Developing further from her earlier works [Matters under the Skin (2011), Intertwinings (2009)] and a sustained engagement with the psychological dimensions of Thinking through Craft, these works assess the particular zones of stability and comfort, and attempt to re-present the inherent character latent within such spaces. The relationship between hand crafts and the status of the maker in urban society is explored in Anatomy of Silence.
‘Silence’, in its narrow sense is seen as a state of being mute or silent, an aspect that is integral to the languages of painting, sculpture and object making. The work of art, or the cultural object, in this context, holds a ‘mute’ relationship with the society it survives in. In this sense, object making as a form of art is essentially a language that deals with this aspect of silence and initiates a discourse from there.

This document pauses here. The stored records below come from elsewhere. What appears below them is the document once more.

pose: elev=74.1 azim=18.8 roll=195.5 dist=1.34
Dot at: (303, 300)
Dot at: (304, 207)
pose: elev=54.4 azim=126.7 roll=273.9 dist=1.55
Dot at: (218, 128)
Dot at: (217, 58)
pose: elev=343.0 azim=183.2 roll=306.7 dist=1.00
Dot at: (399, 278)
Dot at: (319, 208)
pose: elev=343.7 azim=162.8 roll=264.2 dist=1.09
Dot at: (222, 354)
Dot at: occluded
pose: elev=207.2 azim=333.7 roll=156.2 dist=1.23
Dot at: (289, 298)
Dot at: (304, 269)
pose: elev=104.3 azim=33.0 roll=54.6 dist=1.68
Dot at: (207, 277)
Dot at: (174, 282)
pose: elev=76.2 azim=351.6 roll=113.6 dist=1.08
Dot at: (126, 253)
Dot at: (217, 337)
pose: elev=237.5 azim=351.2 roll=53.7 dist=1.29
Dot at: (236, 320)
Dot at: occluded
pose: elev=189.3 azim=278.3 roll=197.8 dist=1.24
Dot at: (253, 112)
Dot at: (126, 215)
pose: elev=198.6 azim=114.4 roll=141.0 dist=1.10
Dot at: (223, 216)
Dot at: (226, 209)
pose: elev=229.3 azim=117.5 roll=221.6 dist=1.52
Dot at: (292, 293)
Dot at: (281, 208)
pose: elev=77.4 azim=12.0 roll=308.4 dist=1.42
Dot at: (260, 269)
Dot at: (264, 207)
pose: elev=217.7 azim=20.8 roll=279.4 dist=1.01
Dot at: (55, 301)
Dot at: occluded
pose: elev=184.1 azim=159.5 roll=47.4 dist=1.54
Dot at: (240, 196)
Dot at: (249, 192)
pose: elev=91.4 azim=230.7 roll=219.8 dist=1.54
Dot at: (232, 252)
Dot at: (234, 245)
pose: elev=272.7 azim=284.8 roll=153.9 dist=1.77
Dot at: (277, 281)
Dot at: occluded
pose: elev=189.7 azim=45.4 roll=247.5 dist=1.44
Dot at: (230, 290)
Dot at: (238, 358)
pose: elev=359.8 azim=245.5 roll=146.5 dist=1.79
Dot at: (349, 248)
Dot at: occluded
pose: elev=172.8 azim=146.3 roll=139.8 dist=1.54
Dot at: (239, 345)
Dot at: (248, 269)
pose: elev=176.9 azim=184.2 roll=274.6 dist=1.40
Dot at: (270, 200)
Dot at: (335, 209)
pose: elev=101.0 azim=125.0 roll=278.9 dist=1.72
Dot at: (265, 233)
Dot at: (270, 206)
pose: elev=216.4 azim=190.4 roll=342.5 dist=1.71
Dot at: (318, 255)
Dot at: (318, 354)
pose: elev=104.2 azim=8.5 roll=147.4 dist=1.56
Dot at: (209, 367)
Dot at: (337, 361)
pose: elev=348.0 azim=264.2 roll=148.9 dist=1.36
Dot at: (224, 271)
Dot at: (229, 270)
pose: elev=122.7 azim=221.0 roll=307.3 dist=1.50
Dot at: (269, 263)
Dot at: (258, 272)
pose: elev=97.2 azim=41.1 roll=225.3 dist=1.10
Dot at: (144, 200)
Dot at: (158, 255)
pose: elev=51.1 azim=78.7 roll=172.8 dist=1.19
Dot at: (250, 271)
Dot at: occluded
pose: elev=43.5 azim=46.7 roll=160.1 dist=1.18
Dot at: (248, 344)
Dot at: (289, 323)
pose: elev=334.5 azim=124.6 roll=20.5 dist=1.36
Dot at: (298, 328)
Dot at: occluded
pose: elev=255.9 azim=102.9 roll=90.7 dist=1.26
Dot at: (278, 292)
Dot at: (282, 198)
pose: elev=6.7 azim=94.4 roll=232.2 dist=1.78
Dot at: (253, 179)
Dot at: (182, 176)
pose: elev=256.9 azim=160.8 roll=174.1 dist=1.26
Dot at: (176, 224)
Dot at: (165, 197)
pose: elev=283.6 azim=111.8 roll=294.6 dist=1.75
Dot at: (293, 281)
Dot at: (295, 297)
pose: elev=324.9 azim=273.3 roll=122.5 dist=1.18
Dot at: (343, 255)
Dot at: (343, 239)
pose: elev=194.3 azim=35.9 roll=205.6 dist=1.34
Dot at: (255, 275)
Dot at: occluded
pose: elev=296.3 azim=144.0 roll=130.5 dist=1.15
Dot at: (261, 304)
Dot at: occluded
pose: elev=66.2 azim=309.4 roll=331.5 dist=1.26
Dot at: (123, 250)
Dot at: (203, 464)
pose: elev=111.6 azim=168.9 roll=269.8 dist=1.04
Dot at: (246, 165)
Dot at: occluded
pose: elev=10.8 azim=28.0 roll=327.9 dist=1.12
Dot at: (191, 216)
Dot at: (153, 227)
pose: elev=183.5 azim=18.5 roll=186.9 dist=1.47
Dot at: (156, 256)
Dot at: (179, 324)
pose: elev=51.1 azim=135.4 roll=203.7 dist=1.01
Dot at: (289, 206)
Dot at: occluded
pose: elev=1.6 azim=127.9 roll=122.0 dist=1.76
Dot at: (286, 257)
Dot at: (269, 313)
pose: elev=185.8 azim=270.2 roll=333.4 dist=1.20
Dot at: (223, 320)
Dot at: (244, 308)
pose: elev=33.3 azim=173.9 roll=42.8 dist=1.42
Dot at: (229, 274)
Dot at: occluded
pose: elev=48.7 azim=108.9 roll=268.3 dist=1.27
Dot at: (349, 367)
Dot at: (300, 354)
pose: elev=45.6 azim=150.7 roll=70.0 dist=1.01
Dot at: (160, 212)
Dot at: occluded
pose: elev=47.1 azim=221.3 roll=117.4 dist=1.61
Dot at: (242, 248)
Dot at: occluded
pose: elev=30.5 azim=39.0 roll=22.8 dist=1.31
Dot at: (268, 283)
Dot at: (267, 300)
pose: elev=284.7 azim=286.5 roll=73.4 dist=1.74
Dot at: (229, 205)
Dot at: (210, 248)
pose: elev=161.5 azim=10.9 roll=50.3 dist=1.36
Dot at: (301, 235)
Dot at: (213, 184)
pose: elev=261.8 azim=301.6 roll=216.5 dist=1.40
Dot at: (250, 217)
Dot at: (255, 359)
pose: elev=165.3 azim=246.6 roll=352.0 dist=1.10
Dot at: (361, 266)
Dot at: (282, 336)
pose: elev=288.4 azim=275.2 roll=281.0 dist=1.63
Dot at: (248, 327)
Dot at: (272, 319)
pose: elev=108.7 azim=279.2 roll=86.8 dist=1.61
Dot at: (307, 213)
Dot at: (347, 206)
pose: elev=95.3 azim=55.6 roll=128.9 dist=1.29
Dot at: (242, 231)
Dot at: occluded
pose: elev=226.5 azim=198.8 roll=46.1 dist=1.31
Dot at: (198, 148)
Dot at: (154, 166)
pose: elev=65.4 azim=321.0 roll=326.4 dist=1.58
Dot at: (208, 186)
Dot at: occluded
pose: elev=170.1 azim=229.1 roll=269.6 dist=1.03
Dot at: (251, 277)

“In its broader usage, Silence refers to the state of being in oblivion or silenced through omission or non-mention. In this sense, the show explores certain trajectories through the choices of materials and processes that become mute reminders of certain segments of our society that seem to be at neglect. Materiality becomes a quiet reminder and is juxtaposed with textual and visual quotations, bringing the critical nature of art and literature closer to the spatial field of the viewer; to locate a close relationship between process based practices and literature. Literary thought is transported into architectural spaces, inhabiting the physical reality of the viewer. Spaces of stability and comfort- a house/home/room/bed are deconstructed and re-presented as replete with other forms of temporal and ephemeral intensities. Subtractive and additive processes are juxtaposed with spatial languages of intimacy and immersion to understand other relationships that stability and comfort ought to have. These processes hold themselves as metaphors to understand the qualities of destruction and restoration that are intrinsic to craft practices, which are otherwise seen as fixed and timeless in their skills and expressions. Fiber, fabric, literature and spatial languages become dissecting tools to disclose the reticence of the handmade today.”